### Selected text
# Mateo's Turns 1 Year Old Today :)



## NewYorkDogue (Sep 27, 2011)

Well, it was raining all day today, so no beautiful outdoor shots of my sweet birthday Dogue. Just a quick, kind of weird, close-up...lol.

xxxoooooooo I love you, Mateo!











***Thread title should read: Mateo Turns 1 Year Old Today***


----------



## xellil (Apr 4, 2011)

Awwww. Happy birthday Mateo. You sure have a big beautiful head!


----------



## Sprocket (Oct 4, 2011)

:cheer2:*HAPPY BIRTHDAY MATEO!!!*:cheer2:


----------



## chowder (Sep 7, 2008)

Happy Birthday from Rocky and Shade!!!


----------



## lovemydogsalways (Mar 4, 2012)

Happy birthday mateo!!!!


----------



## Donna Little (May 31, 2011)

Happy Birthday you big beautiful hunk of dog! Seems like he was a little baby just the other day! Well, even though it rained I hope you had a great day!


----------



## Makovach (Jan 24, 2012)

Happy Birthday Mateo! 
You are such a handsome boy!


----------



## magicre (Apr 7, 2010)

i cannot believe he is already a year old...wasn't it just yesterday he was a gangly big puppy?

happy birthday, sweet mateo. just remember. there is a home for you in washington when you get bored with that person who is holding you hostage from me, your one true love


----------



## NewYorkDogue (Sep 27, 2011)

magicre said:


> i cannot believe he is already a year old...wasn't it just yesterday he was a gangly big puppy?
> 
> happy birthday, sweet mateo. just remember. there is a home for you in washington when you get bored with that person who is holding you hostage from me, your one true love


Ha! Well, I know that you have lots of green grass for him to roll around in... and some type of volcano to play on. Dang. I must not let him know of this alternate paradise...


----------



## IslandPaws4Raw (Sep 7, 2011)

Happy birthday big boy! arty:


----------



## nfedyk (Jan 13, 2012)

Happy Birthday to one gorgeous boy !!!!


----------



## xchairity_casex (Oct 8, 2011)

happy birthday!!!


----------



## OnyxDog (Jun 15, 2011)

Happy Birthday, you big gorgeous boy!


----------



## frogdog (Aug 10, 2011)
######
Required action 1:
Turn the records into a numbered list, starting with their first line and going on through the line with "9: (765, 668)". Leave out any blank lines.
### Data to examine
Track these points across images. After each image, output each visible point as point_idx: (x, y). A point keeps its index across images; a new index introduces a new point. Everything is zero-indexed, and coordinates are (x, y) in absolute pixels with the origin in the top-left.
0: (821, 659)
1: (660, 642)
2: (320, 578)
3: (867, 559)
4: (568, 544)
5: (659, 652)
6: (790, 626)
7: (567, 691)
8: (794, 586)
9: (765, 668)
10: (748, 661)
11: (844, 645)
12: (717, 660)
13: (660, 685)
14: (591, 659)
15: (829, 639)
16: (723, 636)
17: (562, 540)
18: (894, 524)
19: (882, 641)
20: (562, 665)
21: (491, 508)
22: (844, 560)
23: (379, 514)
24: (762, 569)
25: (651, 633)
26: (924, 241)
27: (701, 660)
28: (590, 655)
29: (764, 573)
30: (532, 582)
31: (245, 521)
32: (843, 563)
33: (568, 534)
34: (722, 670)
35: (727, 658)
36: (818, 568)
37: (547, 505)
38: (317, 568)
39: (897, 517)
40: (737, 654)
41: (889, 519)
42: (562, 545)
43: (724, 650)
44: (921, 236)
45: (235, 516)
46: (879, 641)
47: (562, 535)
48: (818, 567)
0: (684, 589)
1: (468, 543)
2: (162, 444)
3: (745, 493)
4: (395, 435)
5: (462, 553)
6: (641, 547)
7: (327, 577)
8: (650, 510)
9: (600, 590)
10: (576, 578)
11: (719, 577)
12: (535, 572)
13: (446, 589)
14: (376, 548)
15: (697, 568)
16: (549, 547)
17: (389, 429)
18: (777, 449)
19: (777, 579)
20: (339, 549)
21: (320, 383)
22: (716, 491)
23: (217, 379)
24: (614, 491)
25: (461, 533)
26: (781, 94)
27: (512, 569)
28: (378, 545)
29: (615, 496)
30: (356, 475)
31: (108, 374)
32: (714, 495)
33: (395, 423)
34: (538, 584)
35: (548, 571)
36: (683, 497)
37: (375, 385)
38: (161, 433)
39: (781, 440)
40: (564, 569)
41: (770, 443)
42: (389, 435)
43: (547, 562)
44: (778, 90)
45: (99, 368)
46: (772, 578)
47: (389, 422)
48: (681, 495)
######
Required action 2:
In the dog birthday thread, why were there no outdoor shots of Mateo?

Solution 1:
1. Track these points across images. After each image, output each visible point as point_idx: (x, y). A point keeps its index across images; a new index introduces a new point. Everything is zero-indexed, and coordinates are (x, y) in absolute pixels with the origin in the top-left.
2. 0: (821, 659)
3. 1: (660, 642)
4. 2: (320, 578)
5. 3: (867, 559)
6. 4: (568, 544)
7. 5: (659, 652)
8. 6: (790, 626)
9. 7: (567, 691)
10. 8: (794, 586)
11. 9: (765, 668)

Solution 2:
It was raining all day.